= Transition Year =

Optional one-year school programme in Ireland

Transition Year (TY; Idirbhliain) is an optional one-year school programme that can be taken in the year after the Junior Cycle in Ireland. However, depending on school population and funding it may not be available, and in other schools it is compulsory. For the most part the year is designed around giving students life skills, incorporating a work experience programme. There are also many trips available to the students, foreign and local, aimed at giving a more hands-on aspect to learning.

Transition Year was introduced as a pilot project in September 1974, but it was not until September 1994 that the programme was introduced mainstream. Transition Year is not examined, but rather is assessed (i.e. no written exams), and is intended to be a broad educational experience which assists in the transition from the school environment by encouraging creativity and responsibility for oneself. Approximately 75% of second-level schools offer the programme and it consists of both education and work experience. Schools generally set admissions criteria and design the programme based on local needs in accordance with departmental guidelines.

The year focuses on many non-academic subjects, such as life skills including first aid, cooking, self-defence, driving and typing. A lot of sport goes on, with many different types including: rock-climbing, hill-walking, horse-riding, sailing, kayaking and orienteering. Voluntary work is a requirement in many schools, with students helping out in local communities and charities. There are many programmes aimed at TY students such as TEFL For TY, Student Enterprise and Young Social Innovators (YSI).

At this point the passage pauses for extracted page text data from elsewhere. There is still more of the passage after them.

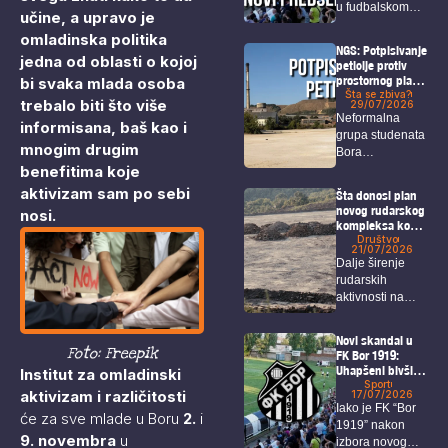
u fudbalskom
učine, a upravo je
svetu nakon što
omladinska politika
je...
NGS: Potpisivanje
jedna od oblasti o kojoj
peticije protiv
prostornog plana
bi svaka mlada osoba
i u Boru!
Šta se zbiva?
trebalo biti što više
29/07/2026
Neformalna
informisana, baš kao i
grupa studenata
mnogim drugim
Bora
benefitima koje
organizovaće u
petak akciju pod
aktivizam sam po sebi
Šta donosi plan
nazivom...
novog rudarskog
nosi.
kompleksa kod
Bora i Zaječara?
Društvo
21/07/2026
Dalje širenje
rudarskih
aktivnosti na
području Bora i
Zaječara
Novi skandal u
intenzivno...
Foto: Freepik
FK Bor 1919:
Uhapšeni bivši
Institut za omladinski
predsednik,
Sport
aktivizam i različitosti
17/07/2026
sekretar i igrači
Iako je FK “Bor
će za sve mlade u Boru
2.
i
1919” nakon
9. novembra
u
izbora novog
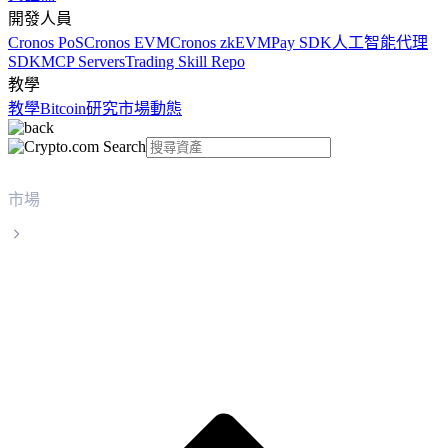
開發人員
Cronos PoS
Cronos EVM
Cronos zkEVM
Pay SDK
人工智能代理
SDK
MCP Servers
Trading Skill Repo
教學
教學
Bitcoin
研究
市場動態
市場
Stable
Stable STABLE 實時價格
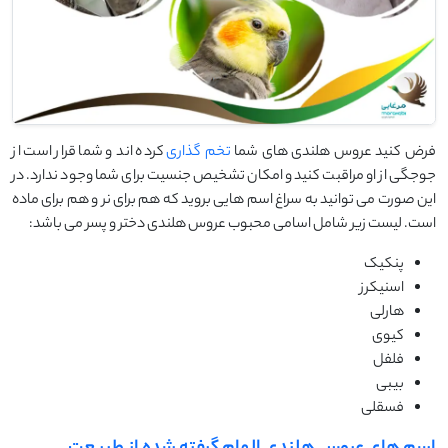
فرض کنید عروس هلندی های شما
تخم گذاری
کرده اند و شما قرار است از
جوجگی از او مراقبت کنید و امکان تشخیص جنسیت برای شما وجود ندارد. در
این صورت می توانید به سراغ اسم هایی بروید که هم برای نر و هم برای ماده
است. لیست زیر شامل اسامی محبوب عروس هلندی دختر و پسر می باشد:
پنکیک
اسنیکرز
هارلی
کیوی
فلفل
بیبی
فسقلی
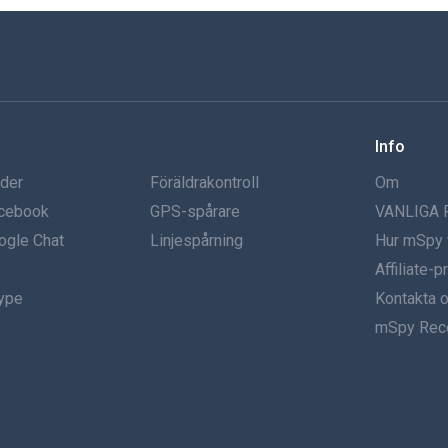
Info
nder
Föräldrakontroll
Om
acebook
GPS-spårare
VANLIGA
ogle Chat
Linjespårning
Hur mSpy 
Affiliate-
kype
Kontakta 
mSpy Rec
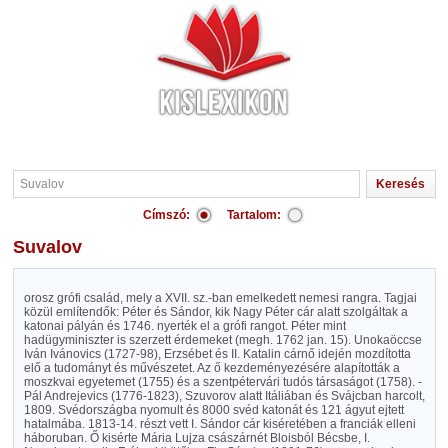
Címszó:
Tartalom:
Suvalov
orosz grófi család, mely a XVII. sz.-ban emelkedett nemesi rangra. Tagjai
közül említendők: Péter és Sándor, kik Nagy Péter cár alatt szolgáltak a
katonai pályán és 1746. nyerték el a grófi rangot. Péter mint
hadügyminiszter is szerzett érdemeket (megh. 1762 jan. 15). Unokaöccse
Iván Ivánovics (1727-98), Erzsébet és II. Katalin cárnő idején mozdította
elő a tudományt és művészetet. Az ő kezdeményezésére alapították a
moszkvai egyetemet (1755) és a szentpétervári tudós társaságot (1758). -
Pál Andrejevics (1776-1823), Szuvorov alatt Itáliában és Svájcban harcolt,
1809. Svédországba nyomult és 8000 svéd katonát és 121 ágyut ejtett
hatalmába. 1813-14. részt vett I. Sándor cár kiséretében a franciák elleni
háboruban. Ő kisérte Mária Lujza császárnét Bloisból Bécsbe, I.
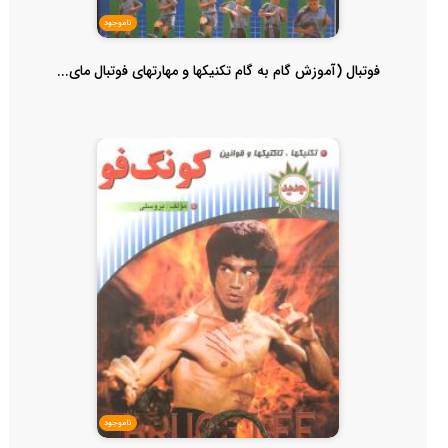
ناموجود
فوتبال (آموزش گام به گام تکنیکها و مهارتهای فوتبال مای...
ناموجود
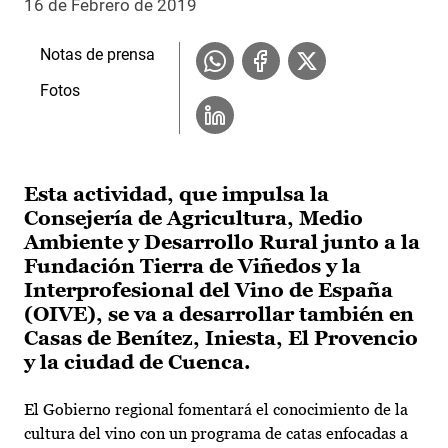
16 de Febrero de 2019
Notas de prensa
Fotos
Esta actividad, que impulsa la
Consejería de Agricultura, Medio
Ambiente y Desarrollo Rural junto a la
Fundación Tierra de Viñedos y la
Interprofesional del Vino de España
(OIVE), se va a desarrollar también en
Casas de Benítez, Iniesta, El Provencio
y la ciudad de Cuenca.
El Gobierno regional fomentará el conocimiento de la
cultura del vino con un programa de catas enfocadas a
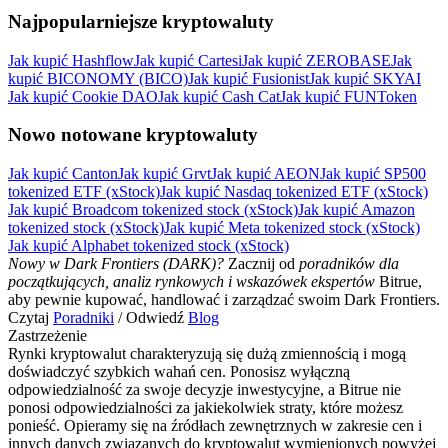
Najpopularniejsze kryptowaluty
Jak kupić Hashflow
Jak kupić Cartesi
Jak kupić ZEROBASE
Jak
kupić BICONOMY (BICO)
Jak kupić Fusionist
Jak kupić SKYAI
Jak kupić Cookie DAO
Jak kupić Cash Cat
Jak kupić FUNToken
Nowo notowane kryptowaluty
Pobierz
aplikację Bitrue
Jak kupić Canton
Jak kupić Grvt
Jak kupić AEON
Jak kupić SP500
tokenized ETF (xStock)
Jak kupić Nasdaq tokenized ETF (xStock)
Jak kupić Broadcom tokenized stock (xStock)
Jak kupić Amazon
tokenized stock (xStock)
Jak kupić Meta tokenized stock (xStock)
Jak kupić Alphabet tokenized stock (xStock)
Nowy w Dark Frontiers (DARK)?
Zacznij od
poradników dla
początkujących, analiz rynkowych i wskazówek ekspertów
Bitrue,
aby pewnie kupować, handlować i zarządzać swoim Dark Frontiers.
Czytaj
Poradniki
/ Odwiedź
Blog
Polski
Zastrzeżenie
Rynki kryptowalut charakteryzują się dużą zmiennością i mogą
doświadczyć szybkich wahań cen. Ponosisz wyłączną
odpowiedzialność za swoje decyzje inwestycyjne, a Bitrue nie
ponosi odpowiedzialności za jakiekolwiek straty, które możesz
ponieść. Opieramy się na źródłach zewnętrznych w zakresie cen i
innych danych związanych do kryptowalut wymienionych powyżej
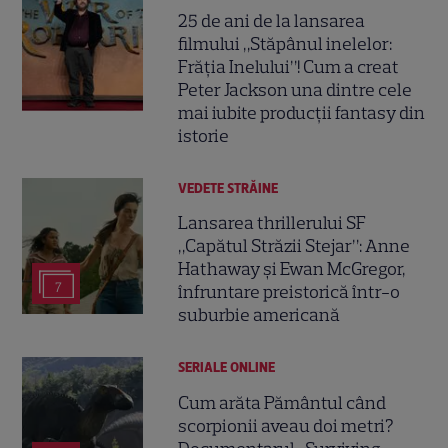
25 de ani de la lansarea
filmului „Stăpânul inelelor:
Frăția Inelului”! Cum a creat
Peter Jackson una dintre cele
mai iubite producții fantasy din
istorie
VEDETE STRĂINE
Lansarea thrillerului SF
„Capătul Străzii Stejar”: Anne
Hathaway și Ewan McGregor,
7
înfruntare preistorică într-o
suburbie americană
SERIALE ONLINE
Cum arăta Pământul când
scorpionii aveau doi metri?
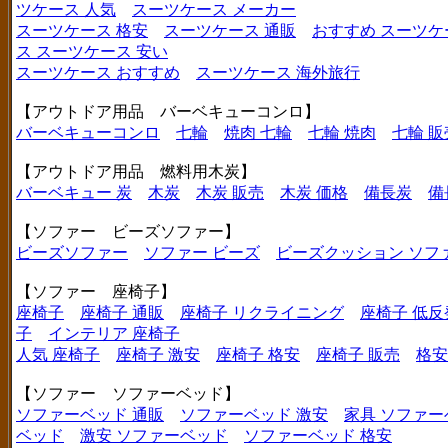
ツケース 人気
スーツケース メーカー
スーツケース 格安
スーツケース 通販
おすすめ スーツケ
ス
スーツケース 安い
スーツケース おすすめ
スーツケース 海外旅行
【アウトドア用品 バーベキューコンロ】
バーベキューコンロ
七輪
焼肉 七輪
七輪 焼肉
七輪 販
【アウトドア用品 燃料用木炭】
バーベキュー 炭
木炭
木炭 販売
木炭 価格
備長炭
備
【ソファー ビーズソファー】
ビーズソファー
ソファー ビーズ
ビーズクッション ソフ
【ソファー 座椅子】
座椅子
座椅子 通販
座椅子 リクライニング
座椅子 低反
子
インテリア 座椅子
人気 座椅子
座椅子 激安
座椅子 格安
座椅子 販売
格安
【ソファー ソファーベッド】
ソファーベッド 通販
ソファーベッド 激安
家具 ソファー
ベッド
激安 ソファーベッド
ソファーベッド 格安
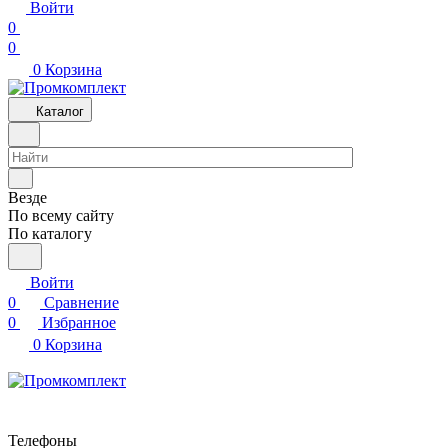
Войти
0
0
0
Корзина
Каталог
Везде
По всему сайту
По каталогу
Войти
0
Сравнение
0
Избранное
0
Корзина
Телефоны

Students in TY are also encouraged to take part in various competitions and programmes outside the school; these include BT Young Scientist, Gaisce: The President's Award and Junk Kouture. Many schools use TY as an opportunity to give their students different experiences by organising foreign exchanges, putting on school musicals, etc.
==Advantages==
Transition Year can be considered to be a time for maturity and development. Activities such as work experience and mini-companies encourage growth and teamwork within the student body.
New life skills can be learned such as first aid, cooking, self-defence and budgeting.

A report from the National Council for Curriculum and Assessment found that students who partake in Transition Year generally have higher Leaving Certificate results. It can give students previously unknown confidence in themselves.

==Criticism==

In 2007, the Department of Education and Skills asserted that most teachers and principals are not really challenging students in Transition Year, based on official figures from a WSE report: "There was evidence that the content of certain subject areas lacked substance and that students were not being sufficiently challenged. It is strongly recommended that a root and branch review of the programme be undertaken."

In 2009, businessman Bill Cullen dismissed Transition Year as a “doss year” (an Irish slang expression meaning a school year in which little work is done).

In 2011, independent councillor Richard Finn said Transition Year was a doss year and costs parents a fortune.

In 2012, Dermot Kirwan of Friends of the Elderly criticized Transition Year for being a "self-indulgent luxury that we cannot afford" and was not "fit for purpose" given the current economic crisis.

==Participation==
A study conducted by Transition Year Ireland based on figures obtained from the CSO showed that the uptake of Transition Year increased from 38.42% in 2001 to 63.55% in 2013. Percentages were calculated by comparing the number 4th (Transition) year students in any given year to the number of 3rd year students in the preceding year (nationally).

Uptake in other years were 38.35% in 2002, 39.57% in 2003, 41.33% in 2004, 45.41% in 2005, 47.43% in 2006, 48.86% in 2007, 50.44% in 2008, 52.75% in 2009, 54.34% in 2010, 57.94% in 2011, and 61.53% in 2012.

Mark English — described by Jerry Kiernan as Ireland's "greatest talent" ever in middle-distance running — first turned seriously to athletics during his Transition Year.